The Sandwich Boardwalk
I’m what you call a wash-ashore. I didn’t move here until ’83, so I didn’t jump off the boardwalk when I was kid. But my favorite memories are of people and families doing just that. There are 1,800 boards, and stories from each one. “It all started here” is a board that was purchased by a now-elderly woman who loved the boardwalk, especially in the moonlight. “Don’t tread on me” is from one of the town leaders who had a reputation for correcting all injustices. They are all individual expressions, but together, they create a picture of a community.

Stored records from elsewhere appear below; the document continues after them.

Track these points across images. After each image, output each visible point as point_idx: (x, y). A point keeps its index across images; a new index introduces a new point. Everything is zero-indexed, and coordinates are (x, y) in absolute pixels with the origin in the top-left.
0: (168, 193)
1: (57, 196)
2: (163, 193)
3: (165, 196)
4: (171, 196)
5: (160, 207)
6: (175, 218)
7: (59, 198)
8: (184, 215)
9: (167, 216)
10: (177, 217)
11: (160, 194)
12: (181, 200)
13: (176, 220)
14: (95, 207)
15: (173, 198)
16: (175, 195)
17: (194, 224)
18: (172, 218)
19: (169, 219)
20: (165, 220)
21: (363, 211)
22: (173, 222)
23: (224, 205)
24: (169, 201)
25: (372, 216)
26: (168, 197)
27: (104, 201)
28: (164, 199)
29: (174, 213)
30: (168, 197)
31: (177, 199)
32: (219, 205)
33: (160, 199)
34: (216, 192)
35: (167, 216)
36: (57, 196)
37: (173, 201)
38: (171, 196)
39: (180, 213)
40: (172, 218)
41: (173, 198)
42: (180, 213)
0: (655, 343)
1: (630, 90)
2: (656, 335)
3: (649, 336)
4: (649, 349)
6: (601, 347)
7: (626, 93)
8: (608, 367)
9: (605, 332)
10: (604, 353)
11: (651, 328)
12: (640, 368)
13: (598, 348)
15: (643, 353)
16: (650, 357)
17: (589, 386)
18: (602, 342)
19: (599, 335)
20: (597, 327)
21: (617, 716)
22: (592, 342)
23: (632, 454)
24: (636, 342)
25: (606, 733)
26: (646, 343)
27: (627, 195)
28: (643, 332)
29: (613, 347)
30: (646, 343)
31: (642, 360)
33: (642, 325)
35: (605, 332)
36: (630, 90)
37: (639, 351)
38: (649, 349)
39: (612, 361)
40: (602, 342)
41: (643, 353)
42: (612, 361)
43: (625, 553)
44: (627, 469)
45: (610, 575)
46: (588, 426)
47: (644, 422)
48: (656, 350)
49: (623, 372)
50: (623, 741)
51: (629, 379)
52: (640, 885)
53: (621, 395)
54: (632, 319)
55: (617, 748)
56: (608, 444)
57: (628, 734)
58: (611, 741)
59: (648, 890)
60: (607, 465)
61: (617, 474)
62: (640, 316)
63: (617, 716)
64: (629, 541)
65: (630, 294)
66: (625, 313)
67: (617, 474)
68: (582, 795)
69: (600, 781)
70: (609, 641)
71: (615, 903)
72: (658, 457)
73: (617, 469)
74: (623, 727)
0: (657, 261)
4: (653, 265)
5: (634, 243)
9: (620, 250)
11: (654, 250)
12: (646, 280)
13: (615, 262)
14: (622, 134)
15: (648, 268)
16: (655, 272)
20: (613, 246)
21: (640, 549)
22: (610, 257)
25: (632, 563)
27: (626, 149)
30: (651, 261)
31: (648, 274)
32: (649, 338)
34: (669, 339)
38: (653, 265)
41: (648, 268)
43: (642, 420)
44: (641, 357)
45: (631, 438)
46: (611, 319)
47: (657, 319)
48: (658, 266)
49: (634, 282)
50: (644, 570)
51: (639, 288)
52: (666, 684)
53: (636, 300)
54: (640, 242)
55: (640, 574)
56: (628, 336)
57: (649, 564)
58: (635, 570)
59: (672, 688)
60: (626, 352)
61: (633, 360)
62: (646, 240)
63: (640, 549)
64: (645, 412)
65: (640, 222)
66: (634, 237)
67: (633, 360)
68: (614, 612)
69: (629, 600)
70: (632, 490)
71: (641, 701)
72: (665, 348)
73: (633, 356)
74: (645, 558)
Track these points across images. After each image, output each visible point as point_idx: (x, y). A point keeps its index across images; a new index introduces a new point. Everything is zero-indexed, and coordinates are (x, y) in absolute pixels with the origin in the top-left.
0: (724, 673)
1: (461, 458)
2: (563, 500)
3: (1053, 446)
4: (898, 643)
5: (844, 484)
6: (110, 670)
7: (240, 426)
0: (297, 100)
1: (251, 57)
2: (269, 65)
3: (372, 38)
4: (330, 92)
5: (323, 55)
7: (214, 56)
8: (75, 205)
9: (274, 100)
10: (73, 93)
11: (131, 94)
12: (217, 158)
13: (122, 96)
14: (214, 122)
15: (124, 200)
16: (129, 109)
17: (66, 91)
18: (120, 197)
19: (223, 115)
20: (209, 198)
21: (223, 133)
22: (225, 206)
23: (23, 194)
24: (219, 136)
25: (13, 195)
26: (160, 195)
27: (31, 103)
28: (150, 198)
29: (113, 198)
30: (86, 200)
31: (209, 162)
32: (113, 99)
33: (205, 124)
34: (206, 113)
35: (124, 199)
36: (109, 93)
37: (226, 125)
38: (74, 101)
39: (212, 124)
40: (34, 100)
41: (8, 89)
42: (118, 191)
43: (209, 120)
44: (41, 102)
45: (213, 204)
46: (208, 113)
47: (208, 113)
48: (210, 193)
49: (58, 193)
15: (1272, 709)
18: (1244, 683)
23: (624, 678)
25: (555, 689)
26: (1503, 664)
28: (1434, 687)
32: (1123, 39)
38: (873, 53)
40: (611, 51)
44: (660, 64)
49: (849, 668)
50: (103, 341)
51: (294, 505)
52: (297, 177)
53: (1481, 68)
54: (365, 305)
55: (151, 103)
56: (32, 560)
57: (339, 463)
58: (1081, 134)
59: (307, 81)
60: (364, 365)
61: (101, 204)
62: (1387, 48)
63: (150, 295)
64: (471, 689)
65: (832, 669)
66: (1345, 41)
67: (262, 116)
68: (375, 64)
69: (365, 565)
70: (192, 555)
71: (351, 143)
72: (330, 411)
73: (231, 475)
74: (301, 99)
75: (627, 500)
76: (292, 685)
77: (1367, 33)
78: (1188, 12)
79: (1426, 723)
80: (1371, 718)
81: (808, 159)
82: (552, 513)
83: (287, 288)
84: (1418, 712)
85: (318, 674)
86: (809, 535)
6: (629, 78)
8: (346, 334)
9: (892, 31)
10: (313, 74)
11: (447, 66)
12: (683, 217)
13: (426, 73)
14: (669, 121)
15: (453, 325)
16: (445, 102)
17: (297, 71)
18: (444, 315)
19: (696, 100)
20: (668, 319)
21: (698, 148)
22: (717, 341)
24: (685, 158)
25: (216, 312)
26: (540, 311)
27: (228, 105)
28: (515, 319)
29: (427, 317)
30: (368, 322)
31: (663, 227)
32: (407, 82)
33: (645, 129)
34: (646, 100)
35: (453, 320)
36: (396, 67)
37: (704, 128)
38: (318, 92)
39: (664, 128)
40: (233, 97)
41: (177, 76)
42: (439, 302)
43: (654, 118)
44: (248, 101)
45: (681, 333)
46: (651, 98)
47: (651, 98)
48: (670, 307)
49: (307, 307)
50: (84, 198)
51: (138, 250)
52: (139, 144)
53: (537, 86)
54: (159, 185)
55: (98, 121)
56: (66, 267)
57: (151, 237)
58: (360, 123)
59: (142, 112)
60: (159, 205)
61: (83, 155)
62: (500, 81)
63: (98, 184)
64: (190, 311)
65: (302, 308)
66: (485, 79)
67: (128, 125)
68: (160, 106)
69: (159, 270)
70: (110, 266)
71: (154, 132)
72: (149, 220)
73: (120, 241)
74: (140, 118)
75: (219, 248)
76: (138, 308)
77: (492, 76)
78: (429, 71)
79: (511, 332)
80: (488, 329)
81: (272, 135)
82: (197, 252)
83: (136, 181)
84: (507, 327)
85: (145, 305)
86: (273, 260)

—Dean Coe, founder and chairman, Sandwich Boardwalk Reconstruction Committee.
Provincetown’s Dunes
The solitude of the dunes and tidal flows is what I love most of all. Just sitting in the lagoons as the tide turns, and feeling the moon pull the water past your body, is Provincetown for me. A July afternoon or September dusk on a distant beach with a book and a prayer. What else could a man want? As Thoreau put it, here you can “put all of America behind you.” Given what I do every day, it keeps me sane and heals and centers me again.
—Andrew Sullivan, who spends his summers in Provincetown, is the editor of The Dish.
The Highland Light
In the lighthouse, summer is a quiet time. You can see whales—almost always humpbacks this time of year. There are some 500 shipwrecks under the water as well. When you stand on the Head of the Meadow Beach, you can easily swim out to some of them. I’ve done it millions of times. My grandpa taught me how to dive off the Frances—but it has barnacles and sharp pieces, so you have to come in from downcurrent. Farther on is the Somerset, a 64-gun British ship that shows only once in a while, and only at low tide. It was the ship that shelled Bunker Hill, the one that Longfellow wrote about in The Midnight Ride of Paul Revere.
I’ve been going to the lighthouse since I was a little guy—in the old days the lighthouse would be open because the Coast Guard was running it. And if they saw you come in with long, sad eyes, and you asked to go up, they’d let you. I’m 77 now, but I first climbed with my grandfather, and I was scared half to death. I was told there was a ghost of a lighthouse keeper and his little girl. I’m still afraid a little bit. I’m probably the only lighthouse guy with a fear of heights. I’ve been haunting the lighthouse ever since. But I’m not dead yet, so it doesn’t count.
—Daniel Sanders, president of the Highland Museum & Lighthouse.